Data records:
.....
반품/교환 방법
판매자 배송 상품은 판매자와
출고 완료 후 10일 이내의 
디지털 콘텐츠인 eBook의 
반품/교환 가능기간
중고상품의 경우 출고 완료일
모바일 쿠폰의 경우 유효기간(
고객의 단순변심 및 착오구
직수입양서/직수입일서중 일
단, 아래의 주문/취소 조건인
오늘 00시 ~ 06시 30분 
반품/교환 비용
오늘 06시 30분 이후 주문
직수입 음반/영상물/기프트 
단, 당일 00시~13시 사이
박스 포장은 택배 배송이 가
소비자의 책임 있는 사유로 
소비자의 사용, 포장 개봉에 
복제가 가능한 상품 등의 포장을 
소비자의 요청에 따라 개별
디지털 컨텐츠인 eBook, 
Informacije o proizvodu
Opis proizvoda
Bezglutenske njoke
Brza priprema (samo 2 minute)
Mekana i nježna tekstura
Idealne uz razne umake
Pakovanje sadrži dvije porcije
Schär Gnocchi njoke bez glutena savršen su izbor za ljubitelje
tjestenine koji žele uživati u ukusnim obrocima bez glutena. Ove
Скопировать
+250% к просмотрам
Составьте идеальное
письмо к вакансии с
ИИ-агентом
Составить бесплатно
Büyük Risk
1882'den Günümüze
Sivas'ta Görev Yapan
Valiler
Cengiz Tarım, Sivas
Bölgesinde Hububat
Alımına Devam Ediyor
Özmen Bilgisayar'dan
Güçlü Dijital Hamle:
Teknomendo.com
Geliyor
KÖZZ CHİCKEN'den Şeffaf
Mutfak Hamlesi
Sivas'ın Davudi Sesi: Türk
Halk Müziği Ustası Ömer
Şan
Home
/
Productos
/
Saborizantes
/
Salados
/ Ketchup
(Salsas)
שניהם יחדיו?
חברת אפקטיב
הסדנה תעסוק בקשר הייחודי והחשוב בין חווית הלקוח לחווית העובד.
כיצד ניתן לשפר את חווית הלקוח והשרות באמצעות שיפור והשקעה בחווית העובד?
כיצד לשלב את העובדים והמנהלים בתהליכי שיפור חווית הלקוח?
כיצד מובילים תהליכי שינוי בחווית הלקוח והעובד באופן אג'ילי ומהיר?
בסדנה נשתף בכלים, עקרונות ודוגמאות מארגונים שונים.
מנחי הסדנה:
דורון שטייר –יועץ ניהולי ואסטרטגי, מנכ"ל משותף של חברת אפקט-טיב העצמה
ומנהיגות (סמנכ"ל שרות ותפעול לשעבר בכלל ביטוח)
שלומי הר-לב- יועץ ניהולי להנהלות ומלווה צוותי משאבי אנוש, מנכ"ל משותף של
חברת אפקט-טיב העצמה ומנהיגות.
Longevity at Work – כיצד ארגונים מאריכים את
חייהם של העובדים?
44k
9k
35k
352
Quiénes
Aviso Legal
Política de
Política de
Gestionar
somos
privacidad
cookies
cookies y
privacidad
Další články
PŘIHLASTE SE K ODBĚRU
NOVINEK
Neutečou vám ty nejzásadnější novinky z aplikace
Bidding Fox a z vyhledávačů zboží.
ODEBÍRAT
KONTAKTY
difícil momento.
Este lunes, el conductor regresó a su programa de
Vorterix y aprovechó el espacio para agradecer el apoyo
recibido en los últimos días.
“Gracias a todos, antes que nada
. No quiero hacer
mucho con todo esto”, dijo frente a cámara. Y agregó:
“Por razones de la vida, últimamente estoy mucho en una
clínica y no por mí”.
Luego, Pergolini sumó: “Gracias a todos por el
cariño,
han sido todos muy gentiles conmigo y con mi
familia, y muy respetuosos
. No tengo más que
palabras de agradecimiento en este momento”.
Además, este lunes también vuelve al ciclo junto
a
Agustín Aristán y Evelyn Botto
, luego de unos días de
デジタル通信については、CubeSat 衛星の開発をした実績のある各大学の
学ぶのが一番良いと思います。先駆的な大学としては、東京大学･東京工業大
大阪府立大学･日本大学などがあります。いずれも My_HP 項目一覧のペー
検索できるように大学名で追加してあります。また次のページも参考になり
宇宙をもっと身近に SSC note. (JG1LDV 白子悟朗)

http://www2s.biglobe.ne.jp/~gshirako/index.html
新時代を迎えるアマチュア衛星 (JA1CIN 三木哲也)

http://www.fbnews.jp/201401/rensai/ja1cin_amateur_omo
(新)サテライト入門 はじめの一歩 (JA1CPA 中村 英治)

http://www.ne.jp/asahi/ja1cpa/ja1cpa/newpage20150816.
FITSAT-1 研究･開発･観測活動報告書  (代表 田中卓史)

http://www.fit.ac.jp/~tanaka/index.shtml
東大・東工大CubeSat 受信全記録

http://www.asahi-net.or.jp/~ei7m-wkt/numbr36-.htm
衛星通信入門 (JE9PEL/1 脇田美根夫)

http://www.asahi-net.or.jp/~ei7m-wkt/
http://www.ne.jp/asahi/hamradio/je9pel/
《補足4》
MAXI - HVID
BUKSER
.....
> _Try it_: Which lines run from the one containing "http://www.asahi-net.or.jp/~ei7m-wkt/numbr36-.htm" to the end of the entries above? Quote exactly those, and only those.

> _Task response_:
http://www.asahi-net.or.jp/~ei7m-wkt/numbr36-.htm
衛星通信入門 (JE9PEL/1 脇田美根夫)

http://www.asahi-net.or.jp/~ei7m-wkt/
http://www.ne.jp/asahi/hamradio/je9pel/
《補足4》
MAXI - HVID
BUKSER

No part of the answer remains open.